Ejiro Ajueyitsi Empowers Black Wealth Building Through Real Estate With The Brooklyn Funding Group

Ejiro Ajueyitsi is helping minorities build wealth with the Brooklyn Funding Group, the only Black brokerage for private financing in the United States.

Ejiro Ajueyitsi Empowers Black Wealth Building Through Real Estate With The Brooklyn Funding Group

Brooklyn born and raised Ejiro Ajueyitsi says he’s has always been driven to help the Black community. Initially, he planned for a medical career, but the 2008 recession led him in a completely different but still  worthwhile direction.

Today, Ajueyitsi owns the only Black brokerage for private lending in the U.S.—the Brooklyn Funding Group. Unlike a traditional bank, which requires tax returns, income verification, and W-2s when applying for a mortgage loan that takes between 45 and 60 days for approval, the Brooklyn Funding Group approves loans within days for fix-and-flip projects, new construction projects, multi-family bridge loans, and rental properties.

“So if somebody needs a 30-year loan and doesn’t want to show their taxes or have it show on their credit report and mess up their debt-to-income ratio, we only take the income of the rentals and if someone wants to build a one-family house or a 100-floor skyscraper we provide capital for that,” Ajueyitsi tells BLACK ENTERPRISE.

Additionally, the Brooklyn Funding Group has given out loans on dilapidated properties, something that Ajueyitsi says banks do in a limited capacity.

Originally a student on the medical school track in the early 2000s, Ajueyitsi took a year off and got into graphic designing making flyers for parties in Brooklyn to make ends meet. Eventually, he began building websites for artists as well as doing post production and music videos.

However, the 2008 housing crisis put an end to his business and Ajueyitsi began consulting for websites and home care agencies before venturing into real estate by helping business owners find new properties.

A decade later, he tried to get a loan from several banks for distressed properties he was interested in, but was denied. However, one of his clients, a Black woman who owned a pharmacy, told him about the world of private lending.

“She put me in touch with a mortgage broker and right there on the spot he got me pre-approved for a house that I wanted,” Ajueyiti said. “I had about $300,000 and the house was about $500,000.”

After doing several deals on his own, he realized the people who were making these deals weren’t Black, so he began brokering deals himself for people who fixed and flipped houses.

Eventually, Ajueyitsi met with a financial group and was shocked to discover they were already familiar with his previous work. This fateful meeting led to the group giving him access to $20 million to lend for real estate projects.

From this Ajueyitsi created the Brooklyn Funding Group, which last year gave out almost $50 million to people to fund their real estate projects. Ajueyitsi notes that 90% of the people who come to the Brooklyn Funding Group are people of color and as a result, it allowed them to avoid being affected by the downturn in the housing market last year.

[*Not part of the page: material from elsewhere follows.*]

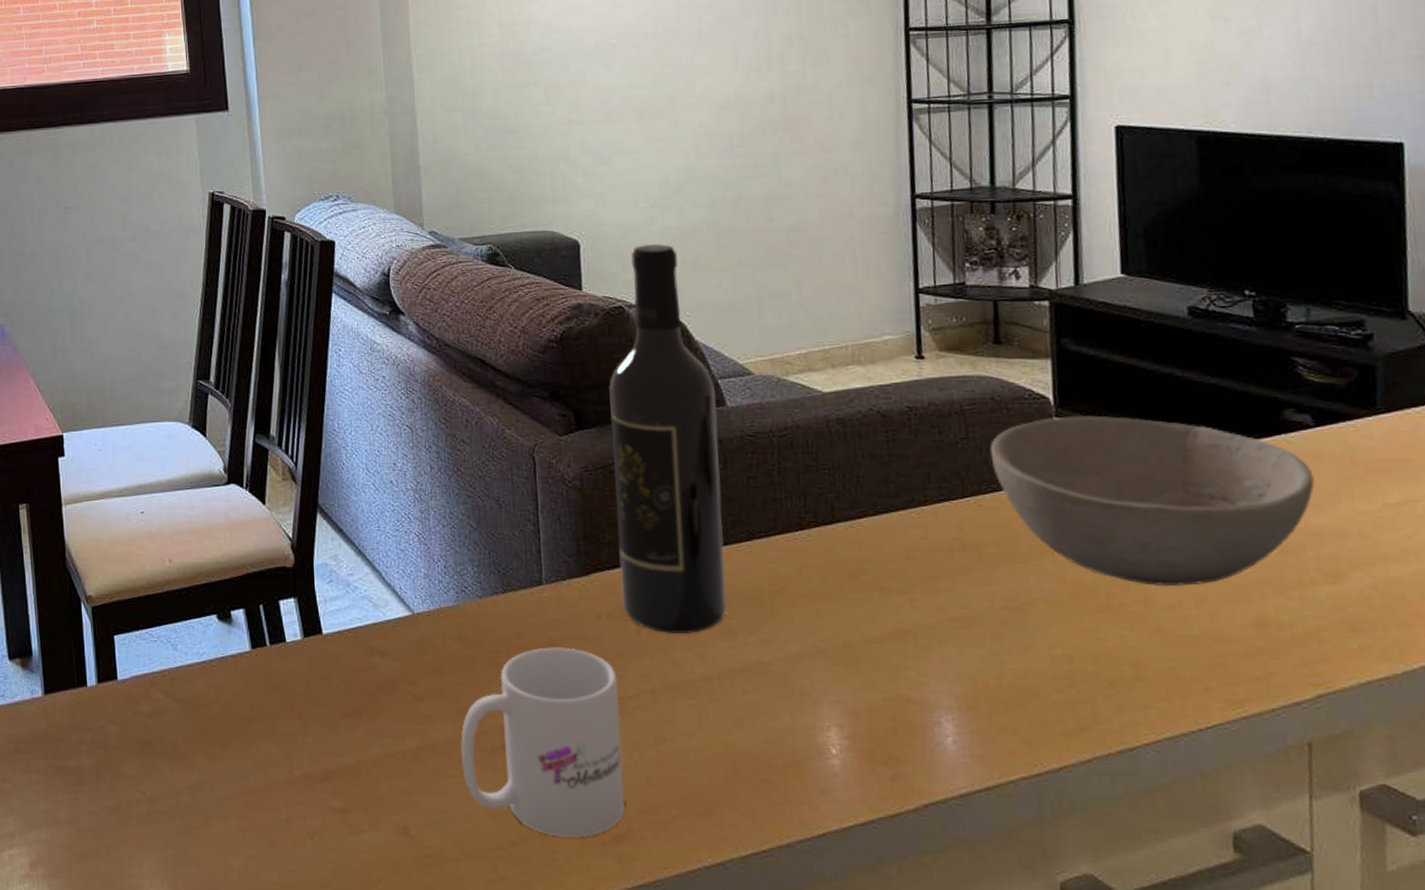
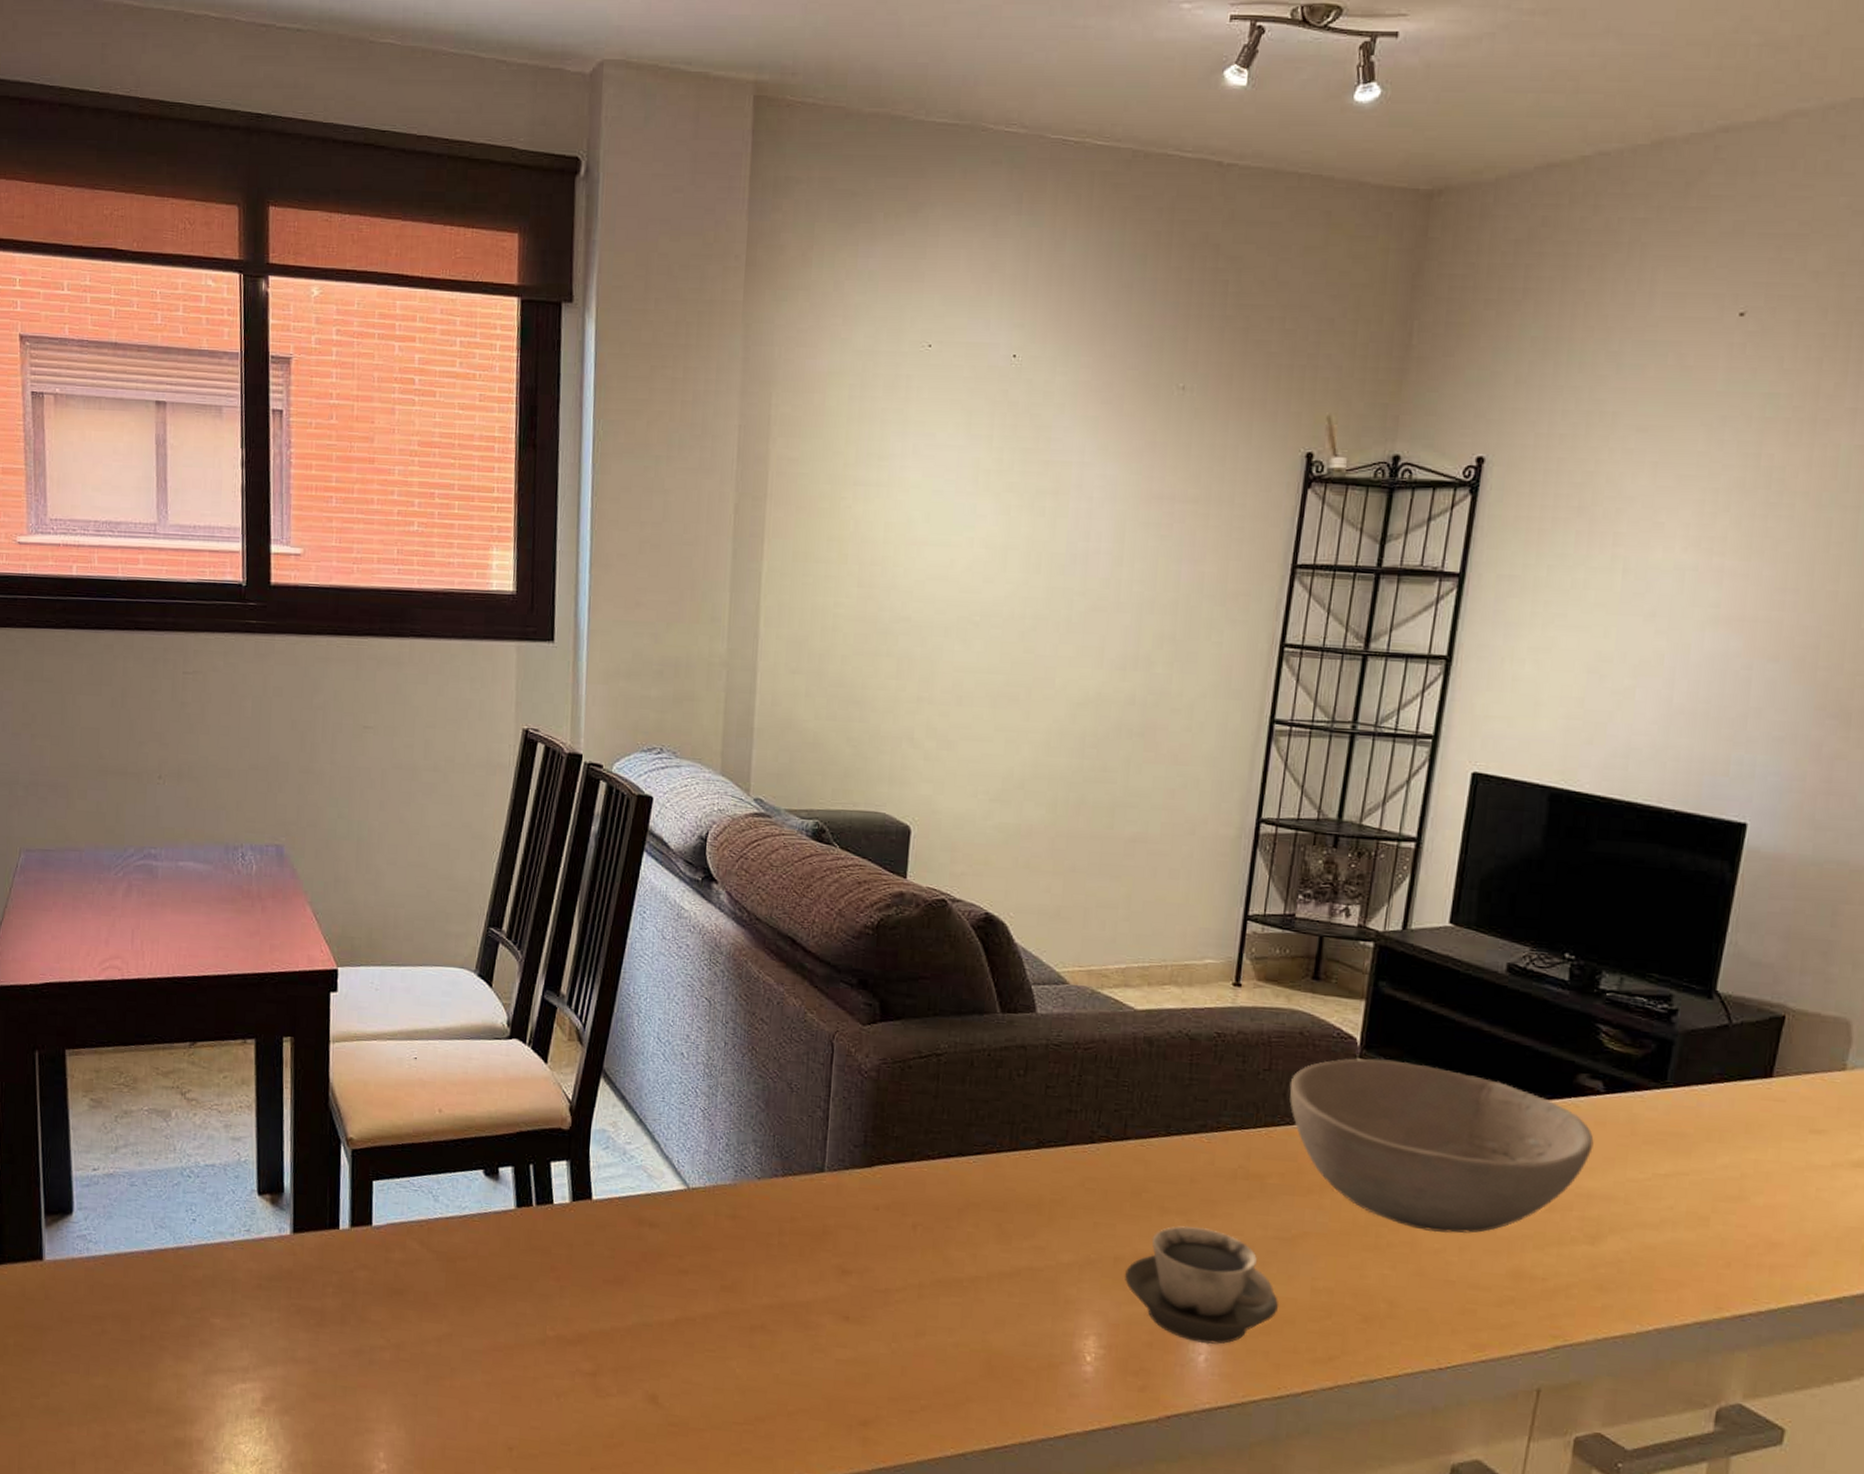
mug: present [460,647,625,838] -> none [718,1234,887,1419]
wine bottle: present [609,244,727,633] -> none [902,838,1027,1234]
cup: none [857,604,1019,726] -> present [1125,1225,1278,1345]

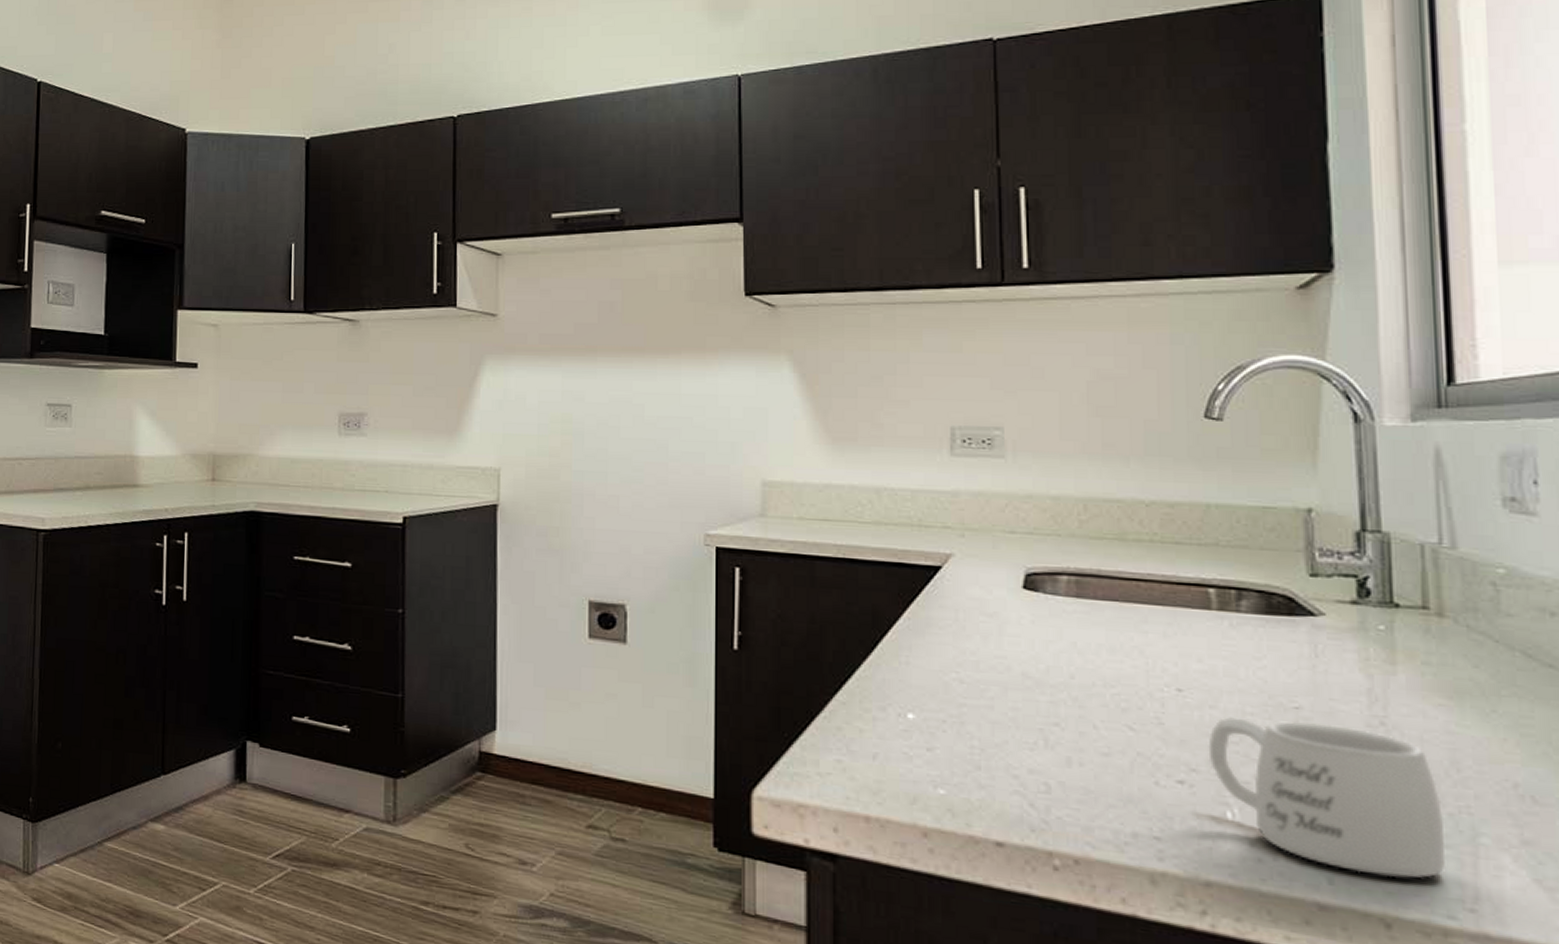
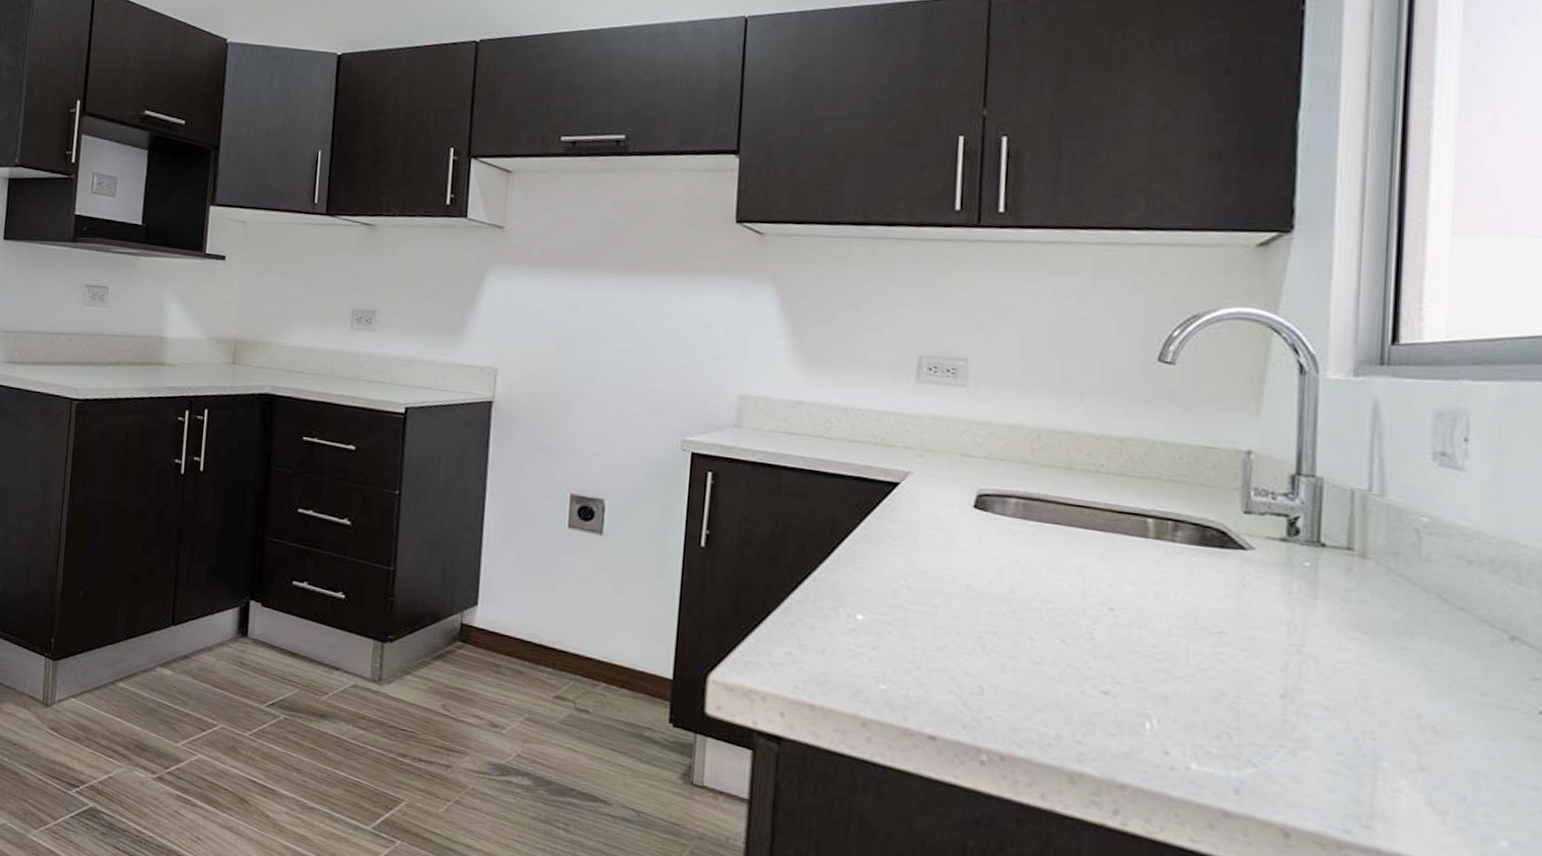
mug: present [1208,717,1445,879] -> none [1133,637,1349,794]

“We’ve had people who walk into our office or find out about me and say, ‘I’m coming to you because I know you’re going to listen to me instead of just looking at paperwork and saying you don’t qualify,’” Ajueyitsi tells BE. “And it’s not that they don’t qualify, they just don’t know. I’m willing to listen to them and say I know exactly what you mean and then I find out they are not beginners, they have more experience.”

Ajueyitsi wants to see more Black private lenders that can help close the racial wealth gap. His future plans include teaching free courses on real estate and lending where he will provide capital for new college graduates to become lenders. Additionally, Ajueyitsi wants to start his hedge fund to raise between $200 million and $300 million to be a capital provider for smaller funds and to assist Black and brown developers.

 “I want to be able to do that for others, that’s my goal within the next 18 months,” Ajueyitsi says. “I love the versatility in my journey, I feel like it made me a well-rounded person to speak to many different people, I feel like I can do anything now.”